*GIVEN TASK:*
Copy out every line of the material below word for word, keeping each line in its original order.

*EXERCISE MATERIALS:*
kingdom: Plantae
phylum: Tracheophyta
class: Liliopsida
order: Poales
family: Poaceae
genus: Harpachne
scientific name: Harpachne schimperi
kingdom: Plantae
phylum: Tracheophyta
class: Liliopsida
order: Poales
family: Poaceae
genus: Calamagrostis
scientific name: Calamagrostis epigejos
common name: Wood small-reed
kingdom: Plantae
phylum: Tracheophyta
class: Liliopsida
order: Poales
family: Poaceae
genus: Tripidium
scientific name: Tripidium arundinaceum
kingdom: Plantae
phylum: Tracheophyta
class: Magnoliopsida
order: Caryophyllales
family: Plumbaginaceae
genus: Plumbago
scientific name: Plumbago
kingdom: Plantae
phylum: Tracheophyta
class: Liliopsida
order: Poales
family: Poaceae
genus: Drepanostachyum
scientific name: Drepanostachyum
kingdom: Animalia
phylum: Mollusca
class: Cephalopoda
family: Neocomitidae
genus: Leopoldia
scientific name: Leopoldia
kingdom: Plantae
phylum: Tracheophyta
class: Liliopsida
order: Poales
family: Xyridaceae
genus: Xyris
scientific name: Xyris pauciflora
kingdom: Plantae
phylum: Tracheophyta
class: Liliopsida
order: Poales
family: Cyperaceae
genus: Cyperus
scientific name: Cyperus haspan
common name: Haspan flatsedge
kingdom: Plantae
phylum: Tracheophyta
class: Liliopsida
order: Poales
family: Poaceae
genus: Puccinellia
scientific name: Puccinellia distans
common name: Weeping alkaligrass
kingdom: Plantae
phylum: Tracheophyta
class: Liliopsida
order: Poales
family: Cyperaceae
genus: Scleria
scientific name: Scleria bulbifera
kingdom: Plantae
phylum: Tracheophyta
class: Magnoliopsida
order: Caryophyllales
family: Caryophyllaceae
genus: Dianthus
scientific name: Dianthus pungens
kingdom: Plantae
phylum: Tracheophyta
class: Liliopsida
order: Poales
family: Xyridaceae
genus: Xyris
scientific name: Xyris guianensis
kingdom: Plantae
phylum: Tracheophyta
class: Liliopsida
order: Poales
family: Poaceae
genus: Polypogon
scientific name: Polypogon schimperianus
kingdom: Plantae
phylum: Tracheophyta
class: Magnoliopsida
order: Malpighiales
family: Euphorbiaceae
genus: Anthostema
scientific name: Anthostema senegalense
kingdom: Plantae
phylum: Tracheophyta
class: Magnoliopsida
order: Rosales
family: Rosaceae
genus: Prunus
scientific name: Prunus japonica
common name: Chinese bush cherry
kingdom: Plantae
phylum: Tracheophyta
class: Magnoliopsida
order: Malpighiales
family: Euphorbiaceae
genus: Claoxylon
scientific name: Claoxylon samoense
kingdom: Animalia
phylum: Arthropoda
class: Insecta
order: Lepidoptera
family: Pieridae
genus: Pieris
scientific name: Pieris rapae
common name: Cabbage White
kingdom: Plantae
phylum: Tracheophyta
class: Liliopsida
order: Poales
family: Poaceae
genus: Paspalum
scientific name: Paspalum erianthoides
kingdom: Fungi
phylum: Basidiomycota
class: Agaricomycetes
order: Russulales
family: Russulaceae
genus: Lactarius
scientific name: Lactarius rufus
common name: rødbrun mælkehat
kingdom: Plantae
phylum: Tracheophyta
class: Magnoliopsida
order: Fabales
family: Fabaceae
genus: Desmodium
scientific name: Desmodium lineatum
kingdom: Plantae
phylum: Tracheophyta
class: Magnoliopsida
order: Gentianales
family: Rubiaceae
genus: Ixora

*RESULT FOR THIS TASK:*
kingdom: Plantae
phylum: Tracheophyta
class: Liliopsida
order: Poales
family: Poaceae
genus: Harpachne
scientific name: Harpachne schimperi
kingdom: Plantae
phylum: Tracheophyta
class: Liliopsida
order: Poales
family: Poaceae
genus: Calamagrostis
scientific name: Calamagrostis epigejos
common name: Wood small-reed
kingdom: Plantae
phylum: Tracheophyta
class: Liliopsida
order: Poales
family: Poaceae
genus: Tripidium
scientific name: Tripidium arundinaceum
kingdom: Plantae
phylum: Tracheophyta
class: Magnoliopsida
order: Caryophyllales
family: Plumbaginaceae
genus: Plumbago
scientific name: Plumbago
kingdom: Plantae
phylum: Tracheophyta
class: Liliopsida
order: Poales
family: Poaceae
genus: Drepanostachyum
scientific name: Drepanostachyum
kingdom: Animalia
phylum: Mollusca
class: Cephalopoda
family: Neocomitidae
genus: Leopoldia
scientific name: Leopoldia
kingdom: Plantae
phylum: Tracheophyta
class: Liliopsida
order: Poales
family: Xyridaceae
genus: Xyris
scientific name: Xyris pauciflora
kingdom: Plantae
phylum: Tracheophyta
class: Liliopsida
order: Poales
family: Cyperaceae
genus: Cyperus
scientific name: Cyperus haspan
common name: Haspan flatsedge
kingdom: Plantae
phylum: Tracheophyta
class: Liliopsida
order: Poales
family: Poaceae
genus: Puccinellia
scientific name: Puccinellia distans
common name: Weeping alkaligrass
kingdom: Plantae
phylum: Tracheophyta
class: Liliopsida
order: Poales
family: Cyperaceae
genus: Scleria
scientific name: Scleria bulbifera
kingdom: Plantae
phylum: Tracheophyta
class: Magnoliopsida
order: Caryophyllales
family: Caryophyllaceae
genus: Dianthus
scientific name: Dianthus pungens
kingdom: Plantae
phylum: Tracheophyta
class: Liliopsida
order: Poales
family: Xyridaceae
genus: Xyris
scientific name: Xyris guianensis
kingdom: Plantae
phylum: Tracheophyta
class: Liliopsida
order: Poales
family: Poaceae
genus: Polypogon
scientific name: Polypogon schimperianus
kingdom: Plantae
phylum: Tracheophyta
class: Magnoliopsida
order: Malpighiales
family: Euphorbiaceae
genus: Anthostema
scientific name: Anthostema senegalense
kingdom: Plantae
phylum: Tracheophyta
class: Magnoliopsida
order: Rosales
family: Rosaceae
genus: Prunus
scientific name: Prunus japonica
common name: Chinese bush cherry
kingdom: Plantae
phylum: Tracheophyta
class: Magnoliopsida
order: Malpighiales
family: Euphorbiaceae
genus: Claoxylon
scientific name: Claoxylon samoense
kingdom: Animalia
phylum: Arthropoda
class: Insecta
order: Lepidoptera
family: Pieridae
genus: Pieris
scientific name: Pieris rapae
common name: Cabbage White
kingdom: Plantae
phylum: Tracheophyta
class: Liliopsida
order: Poales
family: Poaceae
genus: Paspalum
scientific name: Paspalum erianthoides
kingdom: Fungi
phylum: Basidiomycota
class: Agaricomycetes
order: Russulales
family: Russulaceae
genus: Lactarius
scientific name: Lactarius rufus
common name: rødbrun mælkehat
kingdom: Plantae
phylum: Tracheophyta
class: Magnoliopsida
order: Fabales
family: Fabaceae
genus: Desmodium
scientific name: Desmodium lineatum
kingdom: Plantae
phylum: Tracheophyta
class: Magnoliopsida
order: Gentianales
family: Rubiaceae
genus: Ixora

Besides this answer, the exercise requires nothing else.